#### Verilen istek:
Lütfen "order: Sapindales" içeren satırdan "scientific name: Juglans microcarpa" içeren satıra kadar, iki uç da dahil olmak üzere, tüm kayıtları iki sütunlu bir CSV olarak çıkar ve her kayda bir satır ayır. "metin" sütununa kaydın metnini, "yanıt" sütununa cevabını yaz. Her biri tırnak içinde tek bir alan olsun ve satır sonları boşluğa çevrilsin.

#### Veri kümesi içeriği:
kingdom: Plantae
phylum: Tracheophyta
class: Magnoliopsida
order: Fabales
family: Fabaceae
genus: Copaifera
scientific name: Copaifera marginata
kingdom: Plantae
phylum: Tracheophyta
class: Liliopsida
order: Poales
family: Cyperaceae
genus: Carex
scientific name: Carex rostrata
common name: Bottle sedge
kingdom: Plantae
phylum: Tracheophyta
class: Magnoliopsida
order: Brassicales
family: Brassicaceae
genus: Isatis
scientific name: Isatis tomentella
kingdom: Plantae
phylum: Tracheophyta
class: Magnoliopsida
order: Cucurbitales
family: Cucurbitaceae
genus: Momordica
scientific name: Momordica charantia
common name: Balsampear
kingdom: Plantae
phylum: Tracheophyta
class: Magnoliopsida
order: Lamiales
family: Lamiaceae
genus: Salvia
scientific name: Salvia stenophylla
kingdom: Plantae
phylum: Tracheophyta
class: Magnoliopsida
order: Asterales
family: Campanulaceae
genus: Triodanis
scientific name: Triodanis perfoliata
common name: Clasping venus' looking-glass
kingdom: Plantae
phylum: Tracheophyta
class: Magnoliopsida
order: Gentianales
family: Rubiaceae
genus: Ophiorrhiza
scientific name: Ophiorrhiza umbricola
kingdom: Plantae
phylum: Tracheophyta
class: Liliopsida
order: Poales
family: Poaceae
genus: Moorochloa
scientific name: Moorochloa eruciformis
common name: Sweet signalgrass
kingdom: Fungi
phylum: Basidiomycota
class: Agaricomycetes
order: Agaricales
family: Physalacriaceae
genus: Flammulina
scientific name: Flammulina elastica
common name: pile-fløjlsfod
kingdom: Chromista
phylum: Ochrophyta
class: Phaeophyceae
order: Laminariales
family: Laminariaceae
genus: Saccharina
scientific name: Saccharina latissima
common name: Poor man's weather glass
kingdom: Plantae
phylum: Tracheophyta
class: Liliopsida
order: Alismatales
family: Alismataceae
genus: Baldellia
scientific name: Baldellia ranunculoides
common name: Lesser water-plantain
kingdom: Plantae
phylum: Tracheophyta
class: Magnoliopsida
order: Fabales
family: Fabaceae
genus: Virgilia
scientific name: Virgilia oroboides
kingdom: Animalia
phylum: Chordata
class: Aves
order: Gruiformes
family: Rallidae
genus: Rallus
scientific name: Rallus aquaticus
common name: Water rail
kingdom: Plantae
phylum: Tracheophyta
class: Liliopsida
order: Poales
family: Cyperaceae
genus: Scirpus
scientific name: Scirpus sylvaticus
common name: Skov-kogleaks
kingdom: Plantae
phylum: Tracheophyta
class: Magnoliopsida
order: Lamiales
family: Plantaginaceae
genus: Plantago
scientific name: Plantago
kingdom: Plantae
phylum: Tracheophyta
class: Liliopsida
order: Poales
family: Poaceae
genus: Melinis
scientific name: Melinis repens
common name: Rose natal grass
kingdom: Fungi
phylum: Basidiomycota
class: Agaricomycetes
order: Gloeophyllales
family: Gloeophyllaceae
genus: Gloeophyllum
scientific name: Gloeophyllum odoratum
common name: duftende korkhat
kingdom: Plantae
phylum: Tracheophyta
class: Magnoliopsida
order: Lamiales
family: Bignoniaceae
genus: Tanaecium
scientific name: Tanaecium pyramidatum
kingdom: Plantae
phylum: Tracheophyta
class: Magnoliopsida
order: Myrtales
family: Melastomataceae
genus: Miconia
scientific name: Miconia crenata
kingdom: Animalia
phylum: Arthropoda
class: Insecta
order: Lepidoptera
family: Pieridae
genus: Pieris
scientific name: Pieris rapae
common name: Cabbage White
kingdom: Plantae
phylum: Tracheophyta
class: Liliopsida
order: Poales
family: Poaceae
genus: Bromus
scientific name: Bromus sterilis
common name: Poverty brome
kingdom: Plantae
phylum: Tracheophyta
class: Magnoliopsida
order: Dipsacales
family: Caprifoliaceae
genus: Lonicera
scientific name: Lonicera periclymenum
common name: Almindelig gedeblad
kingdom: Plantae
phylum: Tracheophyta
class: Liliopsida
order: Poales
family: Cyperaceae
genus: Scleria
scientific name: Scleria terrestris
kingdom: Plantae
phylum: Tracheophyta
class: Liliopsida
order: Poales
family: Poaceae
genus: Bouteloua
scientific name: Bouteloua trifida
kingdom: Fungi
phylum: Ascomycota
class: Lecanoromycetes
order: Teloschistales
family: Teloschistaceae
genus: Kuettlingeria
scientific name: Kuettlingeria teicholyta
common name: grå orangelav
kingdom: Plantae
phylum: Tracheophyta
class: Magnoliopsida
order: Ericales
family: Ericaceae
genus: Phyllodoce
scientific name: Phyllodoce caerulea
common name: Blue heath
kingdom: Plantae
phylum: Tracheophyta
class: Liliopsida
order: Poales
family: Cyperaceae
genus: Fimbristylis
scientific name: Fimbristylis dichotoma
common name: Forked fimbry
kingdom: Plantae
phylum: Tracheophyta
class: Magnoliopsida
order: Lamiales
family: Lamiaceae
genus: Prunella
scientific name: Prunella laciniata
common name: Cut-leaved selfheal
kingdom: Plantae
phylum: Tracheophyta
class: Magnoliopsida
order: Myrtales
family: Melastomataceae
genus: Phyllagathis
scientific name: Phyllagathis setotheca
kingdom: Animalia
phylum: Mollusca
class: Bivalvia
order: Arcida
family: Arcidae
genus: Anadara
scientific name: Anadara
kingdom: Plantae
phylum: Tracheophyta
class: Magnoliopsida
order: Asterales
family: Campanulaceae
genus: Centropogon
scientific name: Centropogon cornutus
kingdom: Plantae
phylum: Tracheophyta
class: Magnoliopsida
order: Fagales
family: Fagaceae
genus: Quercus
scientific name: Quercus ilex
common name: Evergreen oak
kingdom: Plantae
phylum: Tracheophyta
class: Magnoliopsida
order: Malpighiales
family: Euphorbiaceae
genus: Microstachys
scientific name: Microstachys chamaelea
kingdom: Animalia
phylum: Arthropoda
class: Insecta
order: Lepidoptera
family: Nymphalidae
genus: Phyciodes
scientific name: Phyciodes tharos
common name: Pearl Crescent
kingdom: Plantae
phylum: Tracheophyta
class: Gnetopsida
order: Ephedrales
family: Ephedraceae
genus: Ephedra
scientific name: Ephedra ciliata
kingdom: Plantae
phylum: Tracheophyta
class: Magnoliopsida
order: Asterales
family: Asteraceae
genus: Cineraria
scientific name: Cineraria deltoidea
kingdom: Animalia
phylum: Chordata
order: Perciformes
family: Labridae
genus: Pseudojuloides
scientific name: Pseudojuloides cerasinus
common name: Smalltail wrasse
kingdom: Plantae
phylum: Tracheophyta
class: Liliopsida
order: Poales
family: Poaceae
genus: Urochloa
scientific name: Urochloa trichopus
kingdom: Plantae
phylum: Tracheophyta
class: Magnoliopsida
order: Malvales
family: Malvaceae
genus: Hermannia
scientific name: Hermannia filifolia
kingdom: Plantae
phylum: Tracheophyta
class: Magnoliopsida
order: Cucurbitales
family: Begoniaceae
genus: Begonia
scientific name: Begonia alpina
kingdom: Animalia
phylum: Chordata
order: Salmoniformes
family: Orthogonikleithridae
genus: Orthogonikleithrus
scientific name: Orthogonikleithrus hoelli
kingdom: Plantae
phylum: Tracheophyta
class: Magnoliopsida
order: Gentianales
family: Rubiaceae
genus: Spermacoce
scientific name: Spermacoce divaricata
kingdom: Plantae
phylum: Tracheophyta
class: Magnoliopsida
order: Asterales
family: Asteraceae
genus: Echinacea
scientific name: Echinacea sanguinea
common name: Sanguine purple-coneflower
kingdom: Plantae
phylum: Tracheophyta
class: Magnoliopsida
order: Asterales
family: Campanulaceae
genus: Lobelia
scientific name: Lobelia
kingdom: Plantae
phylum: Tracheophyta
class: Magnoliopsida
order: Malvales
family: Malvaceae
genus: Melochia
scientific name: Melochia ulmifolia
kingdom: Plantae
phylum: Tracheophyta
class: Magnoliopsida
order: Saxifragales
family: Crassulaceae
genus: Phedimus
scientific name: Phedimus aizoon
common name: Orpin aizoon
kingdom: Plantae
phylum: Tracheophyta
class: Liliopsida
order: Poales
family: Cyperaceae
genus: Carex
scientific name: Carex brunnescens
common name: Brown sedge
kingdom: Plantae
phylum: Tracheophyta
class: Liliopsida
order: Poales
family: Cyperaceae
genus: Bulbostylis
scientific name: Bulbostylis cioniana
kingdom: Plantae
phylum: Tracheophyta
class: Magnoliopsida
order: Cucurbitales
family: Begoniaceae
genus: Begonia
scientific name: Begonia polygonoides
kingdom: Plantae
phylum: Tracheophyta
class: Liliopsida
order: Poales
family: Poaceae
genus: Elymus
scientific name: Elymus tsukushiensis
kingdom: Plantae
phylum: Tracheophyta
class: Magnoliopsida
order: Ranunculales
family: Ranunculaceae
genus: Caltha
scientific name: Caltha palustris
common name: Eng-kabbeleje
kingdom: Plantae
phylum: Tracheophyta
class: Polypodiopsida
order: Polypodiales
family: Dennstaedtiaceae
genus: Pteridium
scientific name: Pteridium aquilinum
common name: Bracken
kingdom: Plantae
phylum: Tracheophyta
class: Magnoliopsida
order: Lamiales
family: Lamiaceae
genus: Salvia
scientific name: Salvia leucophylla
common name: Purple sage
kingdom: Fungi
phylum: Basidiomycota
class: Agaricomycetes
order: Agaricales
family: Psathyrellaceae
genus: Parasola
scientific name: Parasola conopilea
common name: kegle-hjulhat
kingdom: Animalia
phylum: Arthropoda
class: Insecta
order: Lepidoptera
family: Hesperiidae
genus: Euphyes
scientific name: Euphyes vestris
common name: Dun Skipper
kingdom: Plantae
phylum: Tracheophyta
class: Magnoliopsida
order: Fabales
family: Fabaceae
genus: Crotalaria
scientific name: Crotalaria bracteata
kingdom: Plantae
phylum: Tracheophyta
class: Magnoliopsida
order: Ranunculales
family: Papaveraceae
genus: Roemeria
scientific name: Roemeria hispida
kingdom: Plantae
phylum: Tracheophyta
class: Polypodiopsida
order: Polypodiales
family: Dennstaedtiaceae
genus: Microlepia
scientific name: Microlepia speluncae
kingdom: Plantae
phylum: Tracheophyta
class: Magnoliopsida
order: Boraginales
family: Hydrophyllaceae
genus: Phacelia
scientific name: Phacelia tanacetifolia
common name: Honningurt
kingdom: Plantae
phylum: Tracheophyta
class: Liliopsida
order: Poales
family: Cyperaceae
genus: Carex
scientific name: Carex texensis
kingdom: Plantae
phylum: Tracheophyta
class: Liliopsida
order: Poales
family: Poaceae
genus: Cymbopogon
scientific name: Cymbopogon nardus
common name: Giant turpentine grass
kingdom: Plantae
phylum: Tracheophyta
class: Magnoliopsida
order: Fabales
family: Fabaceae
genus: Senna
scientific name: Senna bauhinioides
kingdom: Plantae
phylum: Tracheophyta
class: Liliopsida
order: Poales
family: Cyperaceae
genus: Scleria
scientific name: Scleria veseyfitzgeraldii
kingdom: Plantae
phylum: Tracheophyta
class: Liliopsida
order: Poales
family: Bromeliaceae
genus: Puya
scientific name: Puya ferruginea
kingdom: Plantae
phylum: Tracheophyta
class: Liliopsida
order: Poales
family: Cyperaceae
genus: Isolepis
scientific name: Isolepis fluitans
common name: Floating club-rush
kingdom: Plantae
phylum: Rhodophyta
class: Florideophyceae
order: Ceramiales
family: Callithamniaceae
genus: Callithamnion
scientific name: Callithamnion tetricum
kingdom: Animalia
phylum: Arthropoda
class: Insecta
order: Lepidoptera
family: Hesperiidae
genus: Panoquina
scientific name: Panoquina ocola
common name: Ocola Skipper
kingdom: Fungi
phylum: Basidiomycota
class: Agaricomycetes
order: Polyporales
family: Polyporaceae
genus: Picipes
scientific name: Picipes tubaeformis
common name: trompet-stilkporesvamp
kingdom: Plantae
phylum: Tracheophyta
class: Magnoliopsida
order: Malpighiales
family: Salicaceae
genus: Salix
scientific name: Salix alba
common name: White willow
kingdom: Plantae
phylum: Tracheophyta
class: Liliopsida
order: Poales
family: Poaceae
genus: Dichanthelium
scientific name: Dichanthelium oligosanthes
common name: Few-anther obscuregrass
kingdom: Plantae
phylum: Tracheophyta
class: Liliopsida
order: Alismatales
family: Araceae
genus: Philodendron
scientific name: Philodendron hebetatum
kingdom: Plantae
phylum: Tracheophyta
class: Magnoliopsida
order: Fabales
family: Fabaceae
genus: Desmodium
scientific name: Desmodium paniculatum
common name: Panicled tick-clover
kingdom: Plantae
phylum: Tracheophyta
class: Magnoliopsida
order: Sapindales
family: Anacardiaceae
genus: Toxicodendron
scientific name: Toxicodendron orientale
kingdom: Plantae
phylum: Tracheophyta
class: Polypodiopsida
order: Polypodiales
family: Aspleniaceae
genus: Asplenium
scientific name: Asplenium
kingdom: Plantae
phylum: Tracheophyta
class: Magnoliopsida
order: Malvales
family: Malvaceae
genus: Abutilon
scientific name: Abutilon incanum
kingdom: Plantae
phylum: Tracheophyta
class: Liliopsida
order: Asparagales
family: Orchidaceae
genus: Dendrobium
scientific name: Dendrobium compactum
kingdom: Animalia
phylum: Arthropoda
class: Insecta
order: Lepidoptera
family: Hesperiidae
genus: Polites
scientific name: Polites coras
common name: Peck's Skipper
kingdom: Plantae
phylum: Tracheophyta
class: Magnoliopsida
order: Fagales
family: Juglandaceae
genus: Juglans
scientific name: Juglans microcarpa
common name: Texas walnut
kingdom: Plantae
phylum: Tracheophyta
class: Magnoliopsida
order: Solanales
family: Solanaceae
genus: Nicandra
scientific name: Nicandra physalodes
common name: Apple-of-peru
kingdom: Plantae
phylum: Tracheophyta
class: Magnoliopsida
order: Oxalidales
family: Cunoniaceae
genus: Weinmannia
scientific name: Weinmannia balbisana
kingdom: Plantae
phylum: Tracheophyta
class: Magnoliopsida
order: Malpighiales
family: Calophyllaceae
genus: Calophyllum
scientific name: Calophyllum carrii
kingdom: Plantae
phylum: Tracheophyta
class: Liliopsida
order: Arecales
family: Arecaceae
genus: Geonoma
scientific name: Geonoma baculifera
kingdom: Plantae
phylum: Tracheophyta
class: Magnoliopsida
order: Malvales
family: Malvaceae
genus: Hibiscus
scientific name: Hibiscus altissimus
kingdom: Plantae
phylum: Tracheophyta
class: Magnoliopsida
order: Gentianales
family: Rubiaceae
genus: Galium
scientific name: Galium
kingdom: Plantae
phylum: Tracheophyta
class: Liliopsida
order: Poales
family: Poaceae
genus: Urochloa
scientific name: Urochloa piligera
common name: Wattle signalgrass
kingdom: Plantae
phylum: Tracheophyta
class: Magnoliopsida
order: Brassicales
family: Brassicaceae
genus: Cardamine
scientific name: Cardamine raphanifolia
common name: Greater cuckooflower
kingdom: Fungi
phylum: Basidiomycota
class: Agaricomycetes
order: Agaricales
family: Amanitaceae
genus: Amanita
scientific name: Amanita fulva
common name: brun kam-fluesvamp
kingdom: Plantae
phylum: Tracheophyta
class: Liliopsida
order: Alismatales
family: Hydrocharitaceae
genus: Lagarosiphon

#### Görevin yanıtı:
metin,yanıt
"order:","Sapindales"
"family:","Anacardiaceae"
"genus:","Toxicodendron"
"scientific name:","Toxicodendron orientale"
"kingdom:","Plantae"
"phylum:","Tracheophyta"
"class:","Polypodiopsida"
"order:","Polypodiales"
"family:","Aspleniaceae"
"genus:","Asplenium"
"scientific name:","Asplenium"
"kingdom:","Plantae"
"phylum:","Tracheophyta"
"class:","Magnoliopsida"
"order:","Malvales"
"family:","Malvaceae"
"genus:","Abutilon"
"scientific name:","Abutilon incanum"
"kingdom:","Plantae"
"phylum:","Tracheophyta"
"class:","Liliopsida"
"order:","Asparagales"
"family:","Orchidaceae"
"genus:","Dendrobium"
"scientific name:","Dendrobium compactum"
"kingdom:","Animalia"
"phylum:","Arthropoda"
"class:","Insecta"
"order:","Lepidoptera"
"family:","Hesperiidae"
"genus:","Polites"
"scientific name:","Polites coras"
"common name:","Peck's Skipper"
"kingdom:","Plantae"
"phylum:","Tracheophyta"
"class:","Magnoliopsida"
"order:","Fagales"
"family:","Juglandaceae"
"genus:","Juglans"
"scientific name:","Juglans microcarpa"